08 octobre 2006
DSK : la France est prête pour une vraie sociale-démocratie
Invité de Christophe Barbier sur LCI ce matin, Dominique Strauss-Kahn a répondu aux questions sur les grands problèmes internationaux du moment : les essais nucléaires nord-coréens avec le danger de la prolifération nucléaire, la complaisance à l’égard de la politique de Poutine en Tchetchénie et l’assassinat de la journaliste indépendante russe Anna Politkovskaïa.
Interrogé sur le déroulement de la campagne interne, il a jugé « pas très satisfaisant » le mode d'organisation des débats publics au PS, avant la désignation du candidat.
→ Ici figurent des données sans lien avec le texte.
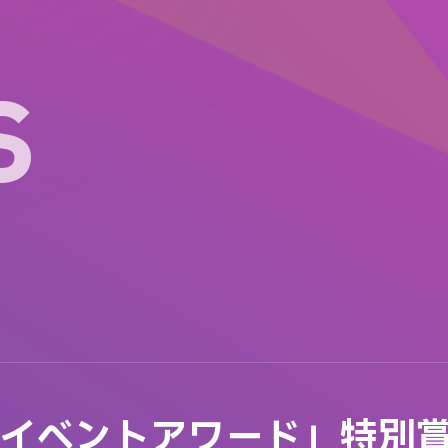
S
CEイベントアワード」特別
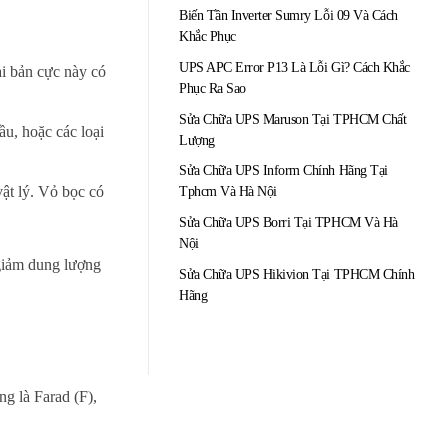
Biến Tần Inverter Sumry Lỗi 09 Và Cách
Khắc Phục
UPS APC Error P13 Là Lỗi Gì? Cách Khắc
ai bản cực này có
Phục Ra Sao
Sửa Chữa UPS Maruson Tại TPHCM Chất
ầu, hoặc các loại
Lượng
Sửa Chữa UPS Inform Chính Hãng Tại
vật lý. Vỏ bọc có
Tphcm Và Hà Nội
Sửa Chữa UPS Borri Tại TPHCM Và Hà
Nội
 giảm dung lượng
Sửa Chữa UPS Hikivion Tại TPHCM Chính
Hãng
ng là Farad (F),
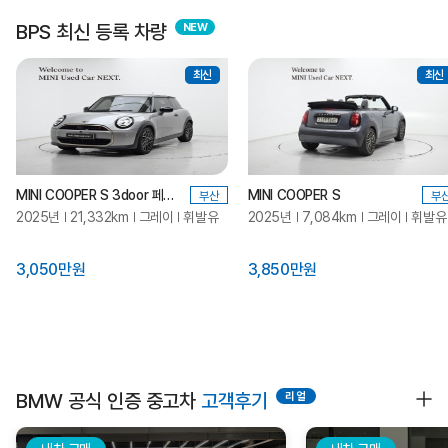
BPS 최신 등록 차량
최신
최신
MINI COOPER S 3door 페이버드
MINI COOPER S
부산
부
2025년
21,332km
그레이
휘발유
2025년
7,084km
그레이
휘발유
3,050만원
3,850만원
BMW 공식 인증 중고차
고객후기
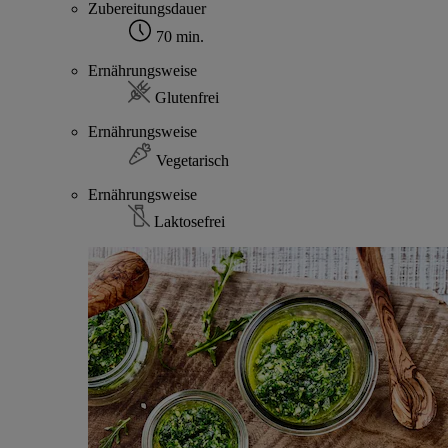
Zubereitungsdauer
70 min.
Ernährungsweise
Glutenfrei
Ernährungsweise
Vegetarisch
Ernährungsweise
Laktosefrei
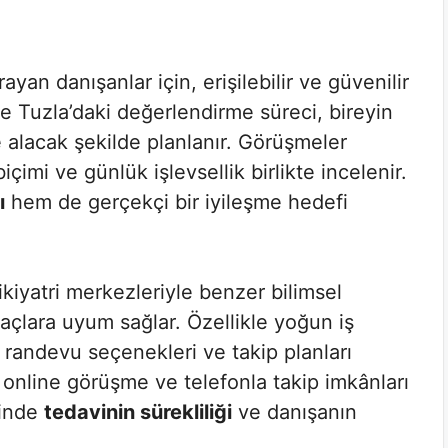
ayan danışanlar için, erişilebilir ve güvenilir
e Tuzla’daki değerlendirme süreci, bireyin
 alacak şekilde planlanır. Görüşmeler
imi ve günlük işlevsellik birlikte incelenir.
ı
hem de gerçekçi bir iyileşme hedefi
kiyatri merkezleriyle benzer bilimsel
yaçlara uyum sağlar. Özellikle yoğun iş
randevu seçenekleri ve takip planları
da online görüşme ve telefonla takip imkânları
sinde
tedavinin sürekliliği
ve danışanın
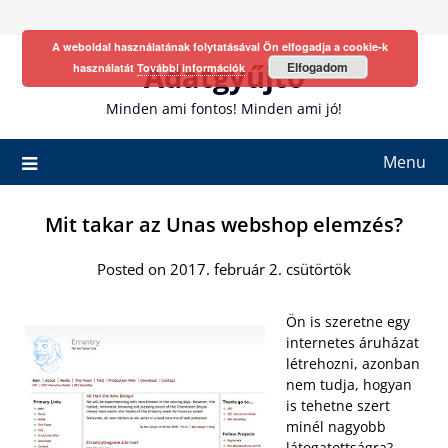
Skip
to
A weboldal használatának folytatásával Ön elfogadja a cookie-k
content
Adatgyűjtő
Elfogadom
használatát
További információk
Minden ami fontos! Minden ami jó!
Menu
Mit takar az Unas webshop elemzés?
Posted on 2017. február 2. csütörtök
Ön is szeretne egy
internetes áruházat
létrehozni, azonban
nem tudja, hogyan
is tehetne szert
minél nagyobb
látogatottságra?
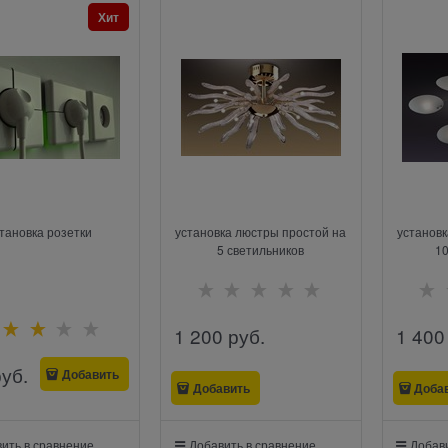
Хит
тановка розетки
установка люстры простой на
установк
5 светильников
10
1 200
 руб.
1 400
руб.
Добавить
Добавить
Доба
ить в сравнение
Добавить в сравнение
Добави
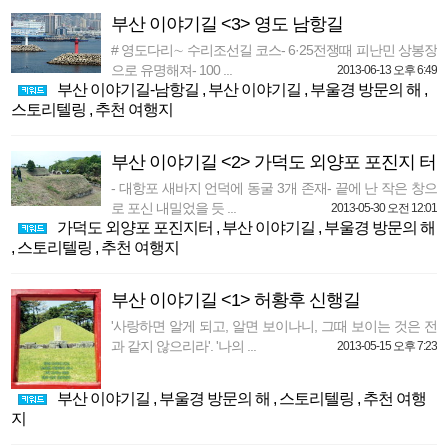
부산 이야기길 <3> 영도 남항길
# 영도다리∼ 수리조선길 코스- 6·25전쟁때 피난민 상봉장
으로 유명해져- 100 ...
2013-06-13 오후 6:49
부산 이야기길-남항길
,
부산 이야기길
,
부울경 방문의 해
,
스토리텔링
,
추천 여행지
부산 이야기길 <2> 가덕도 외양포 포진지 터
- 대항포 새바지 언덕에 동굴 3개 존재- 끝에 난 작은 창으
로 포신 내밀었을 듯 ...
2013-05-30 오전 12:01
가덕도 외양포 포진지터
,
부산 이야기길
,
부울경 방문의 해
,
스토리텔링
,
추천 여행지
부산 이야기길 <1> 허황후 신행길
'사랑하면 알게 되고, 알면 보이나니, 그때 보이는 것은 전
과 같지 않으리라'. '나의 ...
2013-05-15 오후 7:23
부산 이야기길
,
부울경 방문의 해
,
스토리텔링
,
추천 여행
지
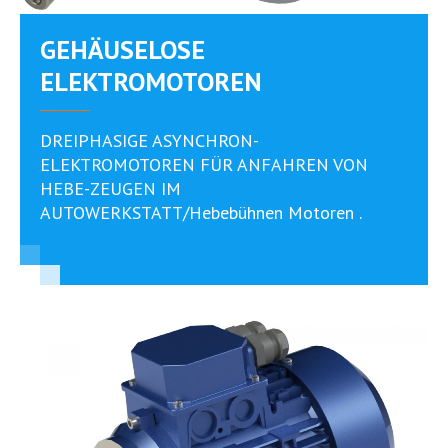
GEHÄUSELOSE
ELEKTROMOTOREN
DREIPHASIGE ASYNCHRON-
ELEKTROMOTOREN FÜR ANFAHREN VON
HEBE-ZEUGEN IM
AUTOWERKSTATT/Hebebühnen Motoren .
« Ce ne seront pas de vraies confrontations », a-t’il déclaré, « j'aurais préféré des débats face à face ». En réalité, « ce seront des interventions parallèles, avec des questions préparées, connues à l'avance des intervenants », a-t-il poursuivi.
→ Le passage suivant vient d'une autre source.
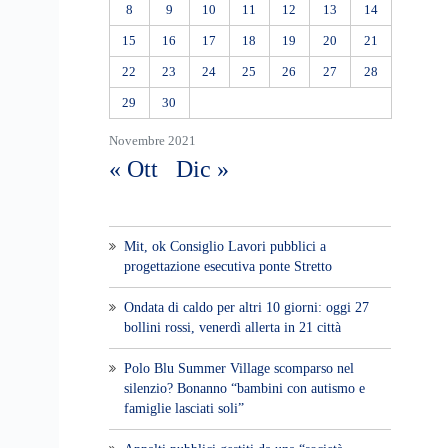
8
9
10
11
12
13
14
15
16
17
18
19
20
21
22
23
24
25
26
27
28
29
30
Novembre 2021
« Ott
Dic »
Mit, ok Consiglio Lavori pubblici a
progettazione esecutiva ponte Stretto
Ondata di caldo per altri 10 giorni: oggi 27
bollini rossi, venerdì allerta in 21 città
Polo Blu Summer Village scomparso nel
silenzio? Bonanno “bambini con autismo e
famiglie lasciati soli”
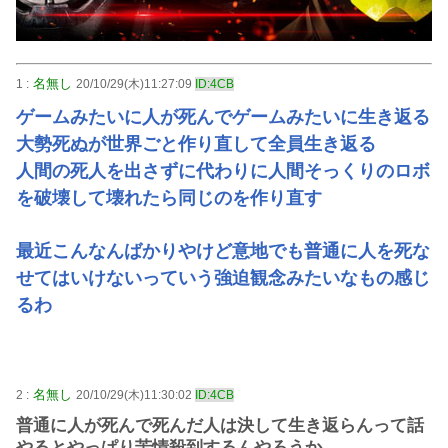
名無し
1 :
20/10/29(木)11:27:09
ID:4CB
ゲームみたいに人が死んでゲームみたいに生き返る
大勢死ぬが世界ごと作り直して全員生き返る
人間の死人を出さずに代わりに人間そっくりのロボ
を破壊して壊れたら同じのを作り直す
最近こんなんばかりやけど意地でも普通に人を死な
せてはいけないっていう強迫観念みたいなもの感じ
るわ
名無し
2 :
20/10/29(木)11:30:02
ID:4CB
普通に人が死んで死んだ人は決して生き返らんって話
やるとやっぱり苦情殺到するんやろうか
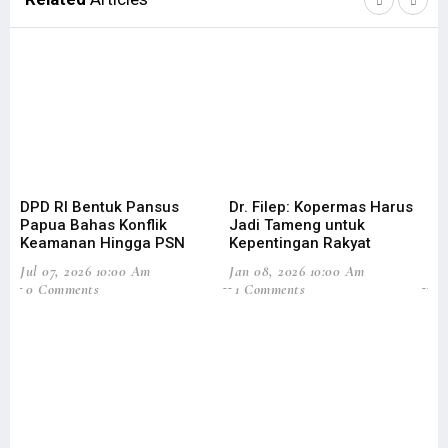
DPD RI Bentuk Pansus
Dr. Filep: Kopermas Harus
Di
Papua Bahas Konflik
Jadi Tameng untuk
Ag
Keamanan Hingga PSN
Kepentingan Rakyat
Efi
Jul 07, 2026 10:00 Am
Jan 08, 2026 10:00 Am
Aug
0 Comments
1 Comments
3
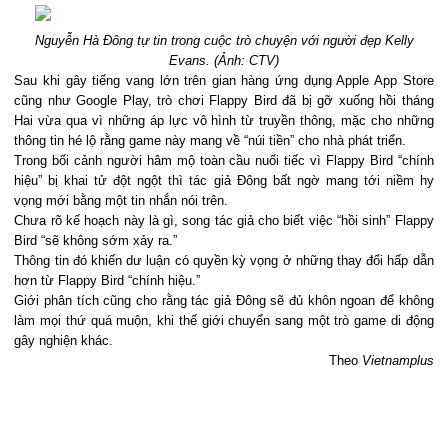
Nguyễn Hà Đông tự tin trong cuộc trò chuyện với người đẹp Kelly
Evans. (Ảnh: CTV)
Sau khi gây tiếng vang lớn trên gian hàng ứng dụng Apple App Store
cũng như Google Play, trò chơi Flappy Bird đã bị gỡ xuống hồi tháng
Hai vừa qua vì những áp lực vô hình từ truyền thông, mặc cho những
thông tin hé lộ rằng game này mang về “núi tiền” cho nhà phát triển.
Trong bối cảnh người hâm mộ toàn cầu nuối tiếc vì Flappy Bird “chính
hiệu” bị khai tử đột ngột thì tác giả Đông bất ngờ mang tới niềm hy
vọng mới bằng một tin nhắn nói trên.
Chưa rõ kế hoạch này là gì, song tác giả cho biết việc “hồi sinh” Flappy
Bird “sẽ không sớm xảy ra.”
Thông tin đó khiến dư luận có quyền kỳ vọng ở những thay đổi hấp dẫn
hơn từ Flappy Bird “chính hiệu.”
Giới phân tích cũng cho rằng tác giả Đông sẽ đủ khôn ngoan để không
làm mọi thứ quá muộn, khi thế giới chuyển sang một trò game di động
gây nghiện khác.
Theo
Vietnamplus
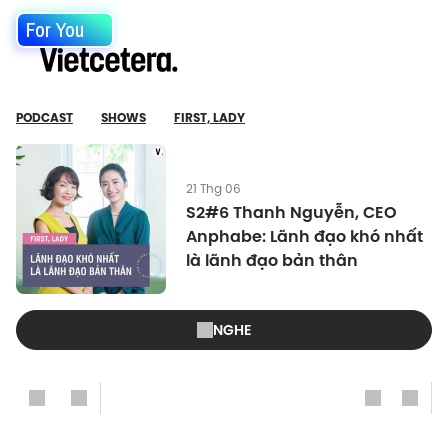
For You
PODCAST
SHOWS
FIRST, LADY
21 Thg 06
S2#6 Thanh Nguyễn, CEO
Anphabe: Lãnh đạo khó nhất
là lãnh đạo bản thân
NGHE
DSK s'est dit convaincu qu'il y aurait "deux tours" lors de la primaire du PS.
Il a également déclaré qu'il n'était pas rassuré quant à l'impartialité de François Hollande, le premier secrétaire du PS. « Il prend parti, je crois que ce n'est pas son rôle », a-t-il dit.
Sur le fond, « la France est prête pour une vraie sociale-démocratie, ni un extrémisme qui vient se soumettre aux pressions des partis d'extrême gauche, ni de l'autre côté une dérive vers les partis de droite », a-t-il ajouté.
Dominique Strauss-Kahn a prôné « la sociale-démocratie comme elle est capable de s'exprimer en Espagne, en Italie, en Allemagne, partout où la gauche depuis longtemps a été capable de concilier la justice et l'économie de marché ».